Enter Wong Kei-Ying, a travelling herbalist and doctor in his own right, with his son, Wong Fei-Hung. While travelling through the area, the Wongs are taken into custody (along with a dozen other people), and accused of being the dangerous Iron Monkey. Until someone confesses, all the accused will be held prisoner. Wong Kei-Ying offers to capture the Iron Monkey, being something of a butt-kicking kung fu master himself, and the governor agrees, provided he leaves his son in custody as insurance. Placed in this difficult position, he fights with, but ultimately befriends Iron Monkey, and they run the trash out of town in a frenzy of flying feet and improbable acrobatics.
Iron Monkey is a great film, and deserves its place as a modern classic of the genre. While not nearly so dramatic and serious as Crouching Tiger, it still tells an interesting story, and in the scope of Chinese legend, introduces the young Wong Fei-Hung, portrayed by Jet Li in a string of Once Upon A Time in China movies (six at last count). The director, Woo-Ping Yuen, is probably better known in this country as the fight choreographer for The Matrix and CTHD, but his directorial credits include more than two dozen kung-fu flicks over the past two decades, and he’s largely regarded as one of the masters of the genre. His inventiveness in fight choreography is nowhere more evident than in the young Wong Fei-Hung’s
“umbrella fu” incident, one of the film’s best fight sequences.
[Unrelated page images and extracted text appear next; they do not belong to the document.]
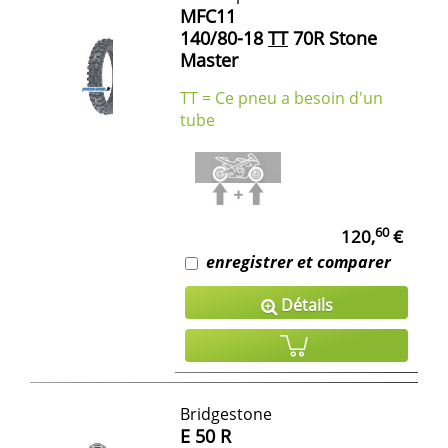
MFC11
140/80-18
TT
70R Stone
Master
TT = Ce pneu a besoin d'un
tube
60
120,
€
enregistrer et comparer
Détails
Bridgestone
E 50 R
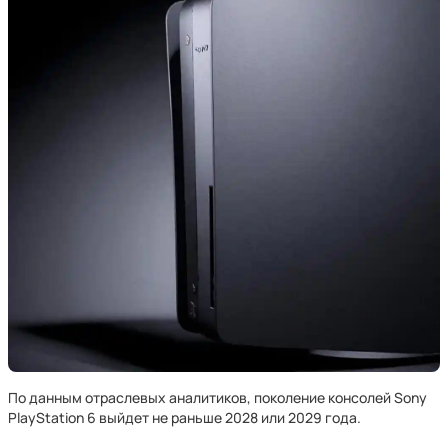
По данным отраслевых аналитиков, поколение консолей Sony
PlayStation 6 выйдет не раньше 2028 или 2029 года.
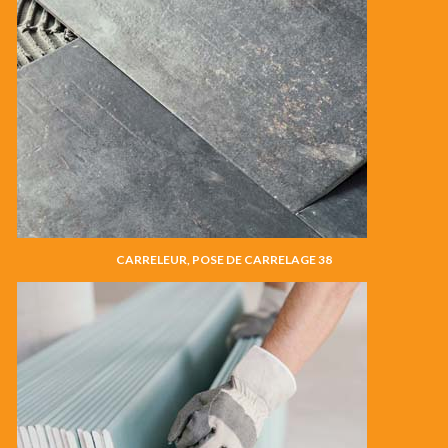
CARRELEUR, POSE DE CARRELAGE 38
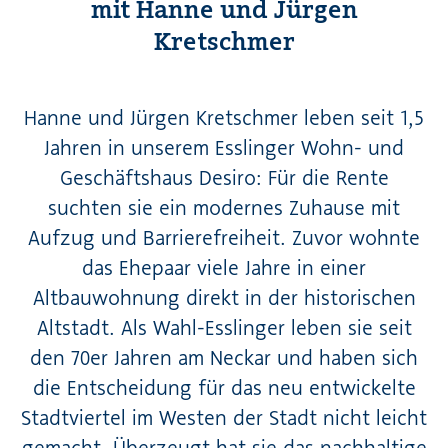
mit Hanne und Jürgen
Kretschmer
Hanne und Jürgen Kretschmer leben seit 1,5
Jahren in unserem Esslinger Wohn- und
Geschäftshaus Desiro: Für die Rente
suchten sie ein modernes Zuhause mit
Aufzug und Barrierefreiheit. Zuvor wohnte
das Ehepaar viele Jahre in einer
Altbauwohnung direkt in der historischen
Altstadt. Als Wahl-Esslinger leben sie seit
den 70er Jahren am Neckar und haben sich
die Entscheidung für das neu entwickelte
Stadtviertel im Westen der Stadt nicht leicht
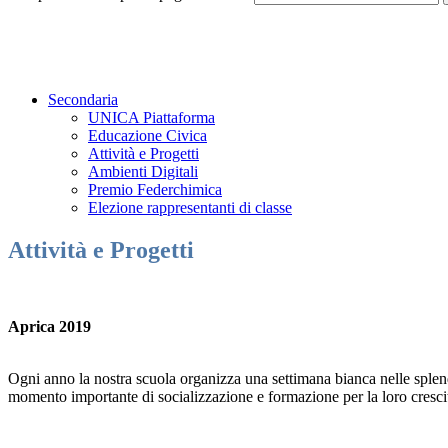
Secondaria
UNICA Piattaforma
Educazione Civica
Attività e Progetti
Ambienti Digitali
Premio Federchimica
Elezione rappresentanti di classe
Attività e Progetti
Aprica 2019
Ogni anno la nostra scuola organizza una settimana bianca nelle splen
momento importante di socializzazione e formazione per la loro crescit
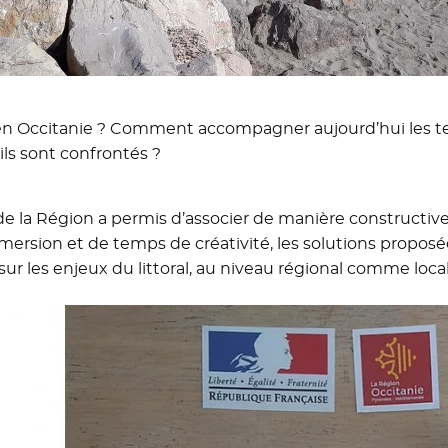
l en Occitanie ? Comment accompagner aujourd’hui les terr
 ils sont confrontés ?
 de la Région a permis d’associer de manière constructi
mmersion et de temps de créativité, les solutions propos
sur les enjeux du littoral, au niveau régional comme loc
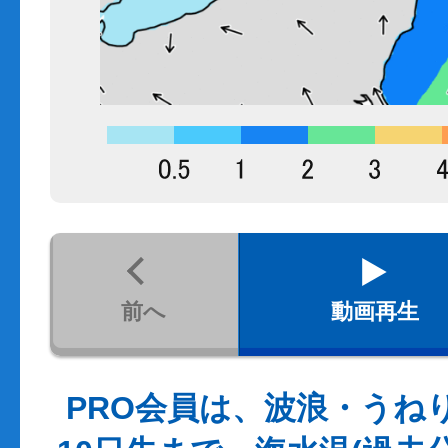
前へ
動画再生
PRO会員は、波浪・うね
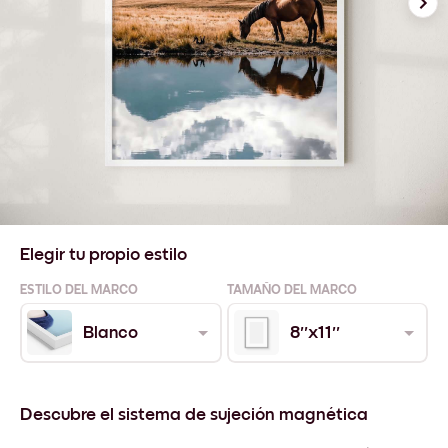
Elegir tu propio estilo
ESTILO DEL MARCO
TAMAÑO DEL MARCO
Blanco
8''x11''
Descubre el sistema de sujeción magnética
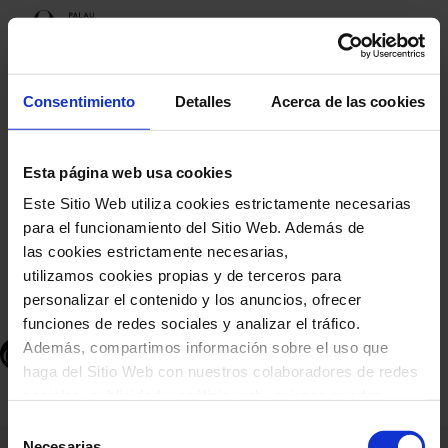
Noticias
Consentimiento
Detalles
Acerca de las cookies
El Palau de la Música Catalana
homenajea Wagner en el
Esta página web usa cookies
bicentenario de su nacimiento
Este Sitio Web utiliza cookies estrictamente necesarias
con un programa de actividades
para el funcionamiento del Sitio Web. Además de
las cookies estrictamente necesarias,
del 25 de mayo al 9 de junio
utilizamos cookies propias y de terceros para
personalizar el contenido y los anuncios, ofrecer
funciones de redes sociales y analizar el tráfico.
PREMSA — PALAU DE LA MÚSICA
24 MAYO
Además, compartimos información sobre el uso que
POR
·
CATALANA
2013
haga del Sitio Web con nuestros colaboradores de redes
sociales, publicidad y análisis web, quienes pueden
combinarla con otra información que les haya
Selección
proporcionado o que hayan recopilado a través del uso
Necesarias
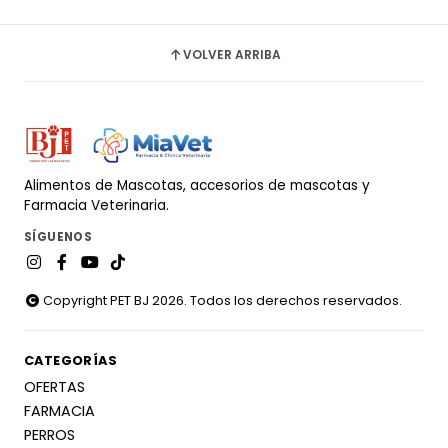
VOLVER ARRIBA
Alimentos de Mascotas, accesorios de mascotas y
Farmacia Veterinaria.
SÍGUENOS
Copyright PET BJ 2026. Todos los derechos reservados.
CATEGORÍAS
OFERTAS
FARMACIA
PERROS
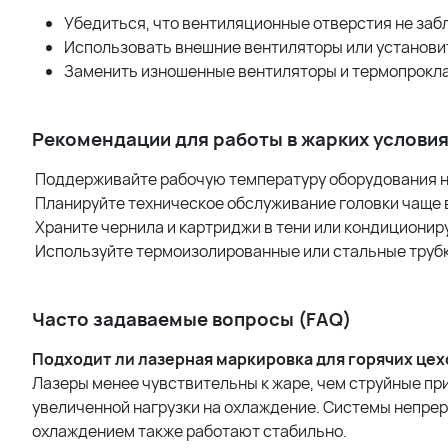
Убедиться, что вентиляционные отверстия не за
Использовать внешние вентиляторы или установи
Заменить изношенные вентиляторы и термопрокл
Рекомендации для работы в жарких услови
Поддерживайте рабочую температуру оборудования н
Планируйте техническое обслуживание головки чаще 
Храните чернила и картриджи в тени или кондициони
Используйте термоизолированные или стальные трубк
Часто задаваемые вопросы (FAQ)
Подходит ли лазерная маркировка для горячих цех
Лазеры менее чувствительны к жаре, чем струйные при
увеличенной нагрузки на охлаждение. Системы непрер
охлаждением также работают стабильно.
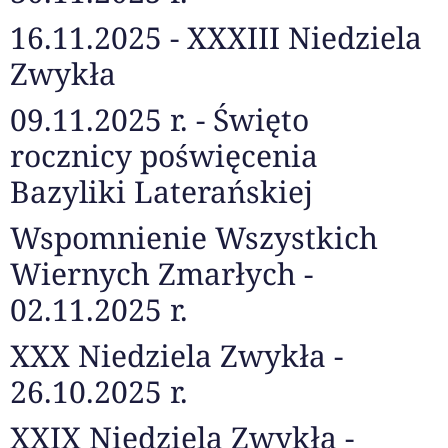
16.11.2025 - XXXIII Niedziela
Zwykła
09.11.2025 r. - Święto
rocznicy poświęcenia
Bazyliki Laterańskiej
Wspomnienie Wszystkich
Wiernych Zmarłych -
02.11.2025 r.
XXX Niedziela Zwykła -
26.10.2025 r.
XXIX Niedziela Zwykła -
The addition of the new score and the remastering that occurred for the 2001 American re-release actually add some depth to the viewing experience, and generally boost the production values all the way around. The image and sound quality of the DVD are both top-notch, with only minimal evidence of the film stock’s actual age. The English dub parallels the subtitle translation nearly exactly, and the voice-acting is quite good. Visual effects are the same sort of “wire fu” common to films of the genre, but if you didn’t mind them in CTHD, you won’t mind ’em here.
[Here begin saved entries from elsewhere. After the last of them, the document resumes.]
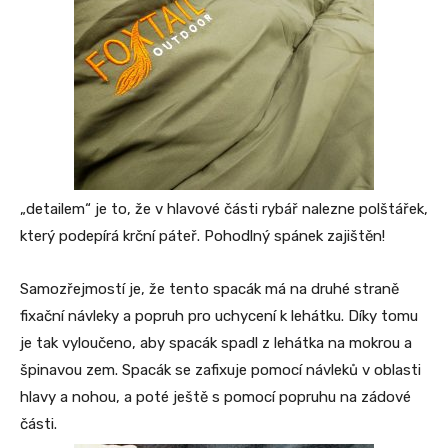
„detailem“ je to, že v hlavové části rybář nalezne polštářek,
který podepírá krční páteř. Pohodlný spánek zajištěn!
Samozřejmostí je, že tento spacák má na druhé straně
fixační návleky a popruh pro uchycení k lehátku. Díky tomu
je tak vyloučeno, aby spacák spadl z lehátka na mokrou a
špinavou zem. Spacák se zafixuje pomocí návleků v oblasti
hlavy a nohou, a poté ještě s pomocí popruhu na zádové
části.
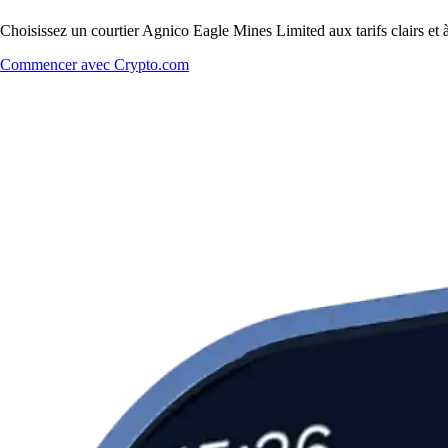
Choisissez un courtier Agnico Eagle Mines Limited aux tarifs clairs et 
Commencer avec Crypto.com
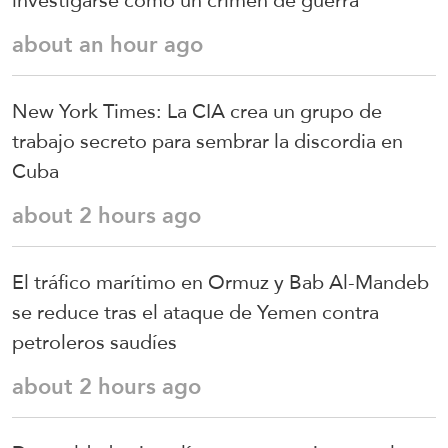
investigarse como un crimen de guerra
about an hour ago
New York Times: La CIA crea un grupo de
trabajo secreto para sembrar la discordia en
Cuba
about 2 hours ago
El tráfico marítimo en Ormuz y Bab Al-Mandeb
se reduce tras el ataque de Yemen contra
petroleros saudíes
about 2 hours ago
The DVD extras are decent, if not outstanding, including an interview with star Donnie Yen and American producer Quentin Tarantino. Both give a better idea of the importance of this film in the context of wuxia movies as a whole. It would have been nice to hear something from Woo-Ping Yuen himself, or have some information about what sort of effort had to be made to re-release a decade-old film as a hopeful blockbuster in the United States.
If you dig on some kung-fu, this one’s a no-brainer. As a straight-ahead action flick, it can come across a little silly (especially if you have problems with the more flagrant moments of wire-work), but it’s still a good time. Think CTHD meets Big Trouble in Little China, and you’re starting to get the right idea.